This is not a moment for shouting; it’s a moment for solutions. Shouting loudly might work for some, but it does not work for me.

And if some people are upset because my Government decided to raise the pay of Bahamian workers after years of stagnation, if that decision offends them, my only response is this: I don’t need permission to do the right thing.

We didn’t increase pay to score points. We did it because it was time, because Bahamian workers deserved it.

So to every mother, every father, every working Bahamian, this progress is about you. It’s about making your life a little easier, your work a little fairer, and your family a little stronger.

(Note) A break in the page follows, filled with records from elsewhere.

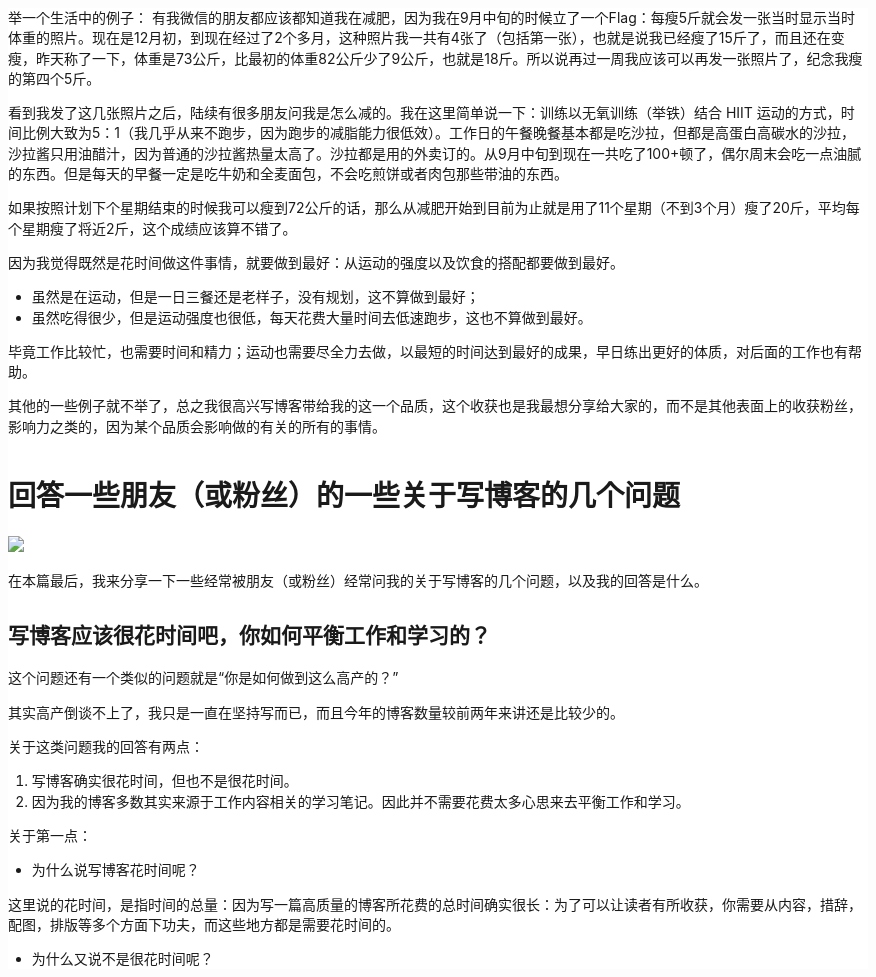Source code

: 举一个生活中的例子：
有我微信的朋友都应该都知道我在减肥，因为我在9月中旬的时候立了一个Flag：每瘦5斤就会发一张当时显示当时体重的照片。现在是12月初，到现在经过了2个多月，这种照片我一共有4张了（包括第一张），也就是说我已经瘦了15斤了，而且还在变瘦，昨天称了一下，体重是73公斤，比最初的体重82公斤少了9公斤，也就是18斤。所以说再过一周我应该可以再发一张照片了，纪念我瘦的第四个5斤。



看到我发了这几张照片之后，陆续有很多朋友问我是怎么减的。我在这里简单说一下：训练以无氧训练（举铁）结合 HIIT 运动的方式，时间比例大致为5：1（我几乎从来不跑步，因为跑步的减脂能力很低效）。工作日的午餐晚餐基本都是吃沙拉，但都是高蛋白高碳水的沙拉，沙拉酱只用油醋汁，因为普通的沙拉酱热量太高了。沙拉都是用的外卖订的。从9月中旬到现在一共吃了100+顿了，偶尔周末会吃一点油腻的东西。但是每天的早餐一定是吃牛奶和全麦面包，不会吃煎饼或者肉包那些带油的东西。



如果按照计划下个星期结束的时候我可以瘦到72公斤的话，那么从减肥开始到目前为止就是用了11个星期（不到3个月）瘦了20斤，平均每个星期瘦了将近2斤，这个成绩应该算不错了。



因为我觉得既然是花时间做这件事情，就要做到最好：从运动的强度以及饮食的搭配都要做到最好。

- 虽然是在运动，但是一日三餐还是老样子，没有规划，这不算做到最好；
- 虽然吃得很少，但是运动强度也很低，每天花费大量时间去低速跑步，这也不算做到最好。



毕竟工作比较忙，也需要时间和精力；运动也需要尽全力去做，以最短的时间达到最好的成果，早日练出更好的体质，对后面的工作也有帮助。



其他的一些例子就不举了，总之我很高兴写博客带给我的这一个品质，这个收获也是我最想分享给大家的，而不是其他表面上的收获粉丝，影响力之类的，因为某个品质会影响做的有关的所有的事情。



# 回答一些朋友（或粉丝）的一些关于写博客的几个问题

![](http://jknight-blog.oss-cn-shanghai.aliyuncs.com/career/questions2.jpg)

在本篇最后，我来分享一下一些经常被朋友（或粉丝）经常问我的关于写博客的几个问题，以及我的回答是什么。



## 写博客应该很花时间吧，你如何平衡工作和学习的？



这个问题还有一个类似的问题就是“你是如何做到这么高产的？”

其实高产倒谈不上了，我只是一直在坚持写而已，而且今年的博客数量较前两年来讲还是比较少的。



关于这类问题我的回答有两点：

1. 写博客确实很花时间，但也不是很花时间。
2. 因为我的博客多数其实来源于工作内容相关的学习笔记。因此并不需要花费太多心思来去平衡工作和学习。




关于第一点：

- 为什么说写博客花时间呢？

这里说的花时间，是指时间的总量：因为写一篇高质量的博客所花费的总时间确实很长：为了可以让读者有所收获，你需要从内容，措辞，配图，排版等多个方面下功夫，而这些地方都是需要花时间的。




- 为什么又说不是很花时间呢？

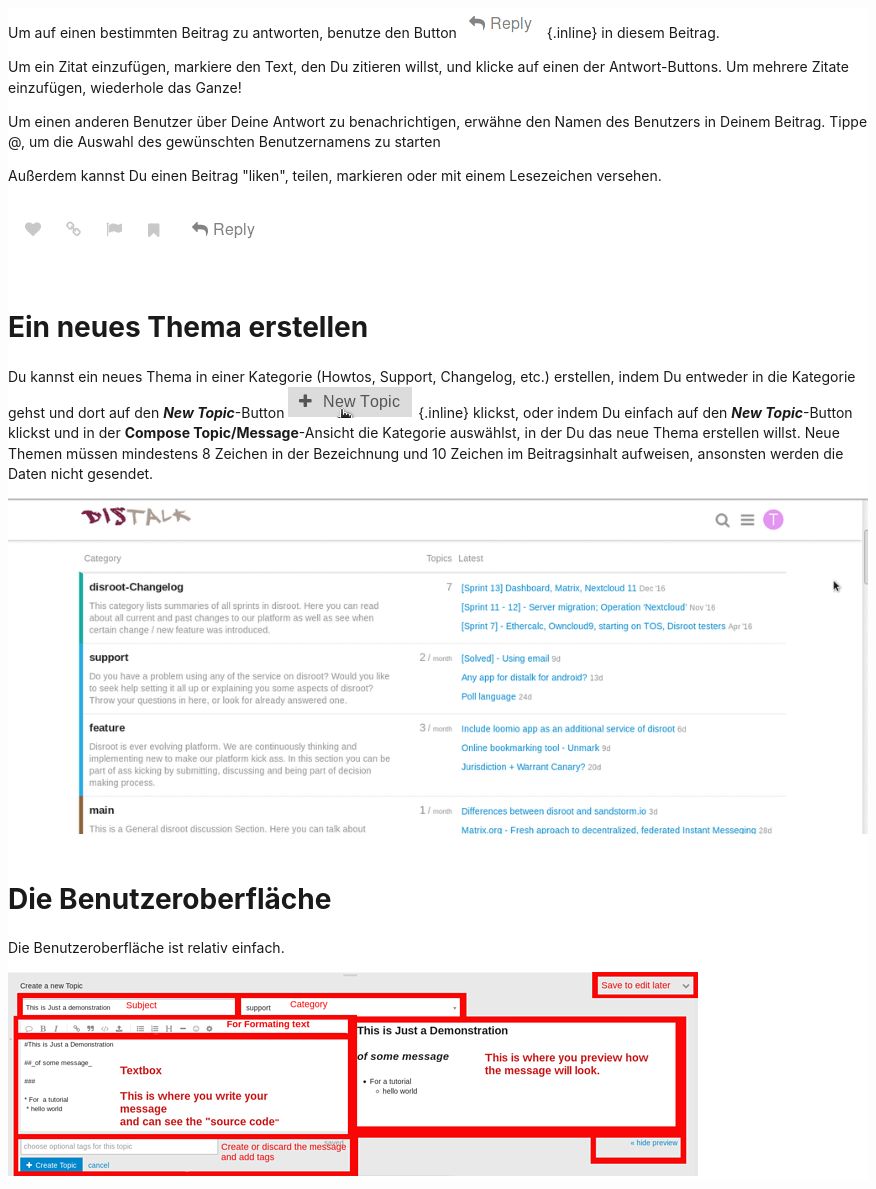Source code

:Um auf einen bestimmten Beitrag zu antworten, benutze den Button ![](de/forum_basics9.png?resize=82,30) {.inline} in diesem Beitrag.

Um ein Zitat einzufügen, markiere den Text, den Du zitieren willst, und klicke auf einen der Antwort-Buttons. Um mehrere Zitate einzufügen, wiederhole das Ganze!

Um einen anderen Benutzer über Deine Antwort zu benachrichtigen, erwähne den Namen des Benutzers in Deinem Beitrag. Tippe @, um die Auswahl des gewünschten Benutzernamens zu starten

Außerdem kannst Du einen Beitrag "liken", teilen, markieren oder mit einem Lesezeichen versehen.

![](de/forum_basics1.gif)


# Ein neues Thema erstellen

Du kannst ein neues Thema in einer Kategorie (Howtos, Support, Changelog, etc.) erstellen, indem Du entweder in die Kategorie gehst und dort auf den ***New Topic***-Button ![](de/forum_basics10.png?resize=121,26) {.inline} klickst, oder indem Du einfach auf den ***New Topic***-Button klickst und in der **Compose Topic/Message**-Ansicht die Kategorie auswählst, in der Du das neue Thema erstellen willst. Neue Themen müssen mindestens 8 Zeichen in der Bezeichnung und 10 Zeichen im Beitragsinhalt aufweisen, ansonsten werden die Daten nicht gesendet.

![](de/forum_basics2.gif)

# Die Benutzeroberfläche

Die Benutzeroberfläche ist relativ einfach.

![](de/forum_basics11.png)
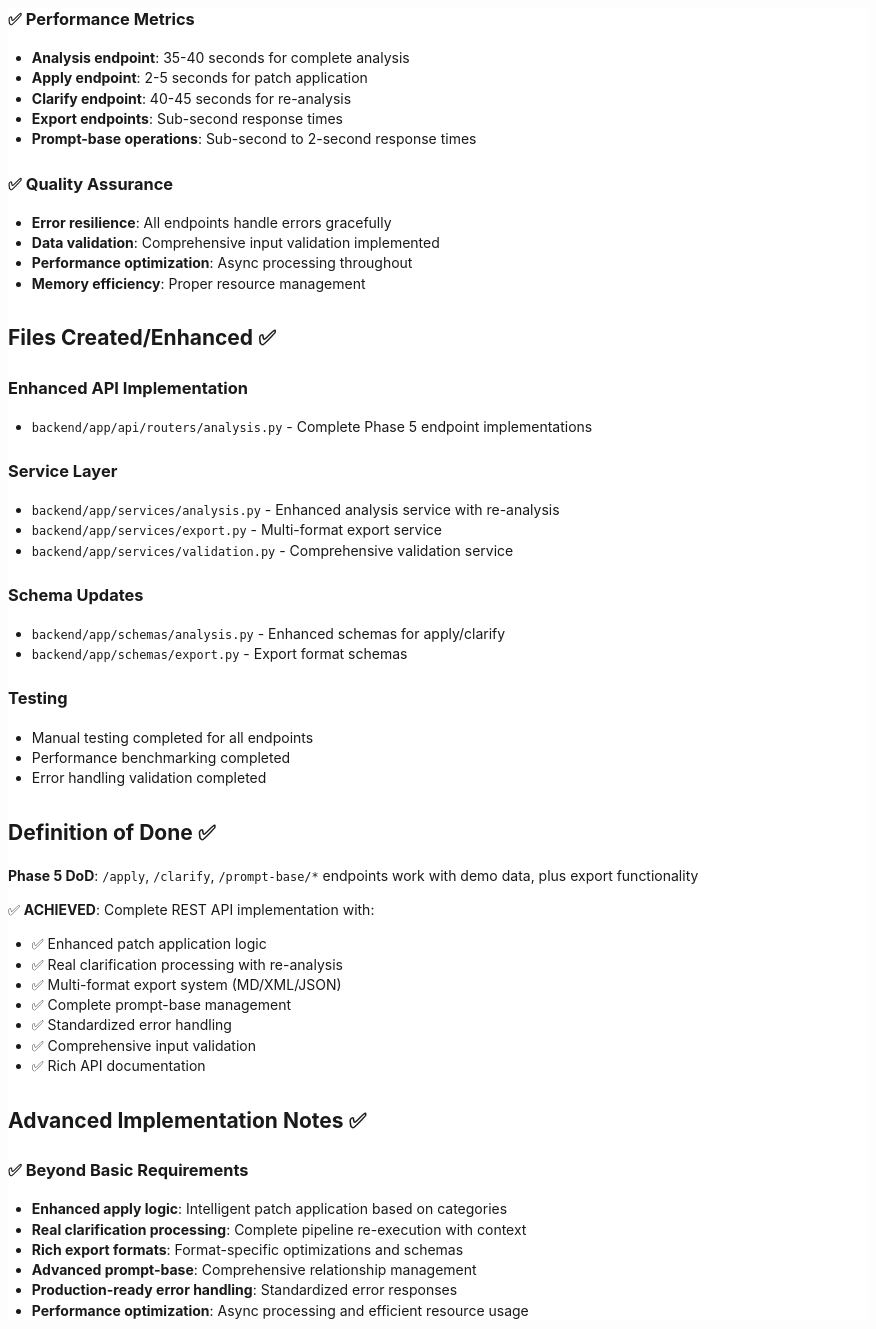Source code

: ### ✅ Performance Metrics
- **Analysis endpoint**: 35-40 seconds for complete analysis
- **Apply endpoint**: 2-5 seconds for patch application
- **Clarify endpoint**: 40-45 seconds for re-analysis
- **Export endpoints**: Sub-second response times
- **Prompt-base operations**: Sub-second to 2-second response times

### ✅ Quality Assurance
- **Error resilience**: All endpoints handle errors gracefully
- **Data validation**: Comprehensive input validation implemented
- **Performance optimization**: Async processing throughout
- **Memory efficiency**: Proper resource management

## Files Created/Enhanced ✅

### Enhanced API Implementation
- `backend/app/api/routers/analysis.py` - Complete Phase 5 endpoint implementations

### Service Layer
- `backend/app/services/analysis.py` - Enhanced analysis service with re-analysis
- `backend/app/services/export.py` - Multi-format export service
- `backend/app/services/validation.py` - Comprehensive validation service

### Schema Updates
- `backend/app/schemas/analysis.py` - Enhanced schemas for apply/clarify
- `backend/app/schemas/export.py` - Export format schemas

### Testing
- Manual testing completed for all endpoints
- Performance benchmarking completed
- Error handling validation completed

## Definition of Done ✅

**Phase 5 DoD**: `/apply`, `/clarify`, `/prompt-base/*` endpoints work with demo data, plus export functionality

✅ **ACHIEVED**: Complete REST API implementation with:
- ✅ Enhanced patch application logic
- ✅ Real clarification processing with re-analysis
- ✅ Multi-format export system (MD/XML/JSON)
- ✅ Complete prompt-base management
- ✅ Standardized error handling
- ✅ Comprehensive input validation
- ✅ Rich API documentation

## Advanced Implementation Notes ✅

### ✅ Beyond Basic Requirements
- **Enhanced apply logic**: Intelligent patch application based on categories
- **Real clarification processing**: Complete pipeline re-execution with context
- **Rich export formats**: Format-specific optimizations and schemas
- **Advanced prompt-base**: Comprehensive relationship management
- **Production-ready error handling**: Standardized error responses
- **Performance optimization**: Async processing and efficient resource usage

We can’t do that by fighting. We can only do it by talking, by listening, and by understanding that respect must flow both ways.

I always say we must ask ourselves who we are, and the kind of nation we want to be.

Do we want a Bahamas that breaks apart when times get tough, or one that comes together and solves its problems?

Do we want a culture of constant confrontation, or a culture of respect and cooperation?

I choose cooperation. I choose dialogue. I choose progress.

Because when government and unions work together, families win. When we listen to each other, everyone moves forward.

That is what I am asking for tonight, a recommitment to partnership.

Let’s sit down. Let’s talk. Let’s find solutions. Let’s not lose sight of what matters most, the wellbeing of Bahamian families.

And I will not sit in any room where respect is not mutual and shouting is the only tool on the table.

My friends, tonight I want you to hear this clearly: I will always speak to you directly. I will always fight for fairness. And I will always put the Bahamian worker first.

The salary review being released tonight is proof of our commitment. The labour reforms now under consultation are proof of our vision for the future. And the steady improvements you’ve already seen, in pay, benefits, and opportunity, are proof that we are keeping our word.

We’ve come too far to turn back now.

Let’s keep walking forward together, calmly, confidently, and with hope.

May God bless each of you, your families, and the Commonwealth of The Bahamas.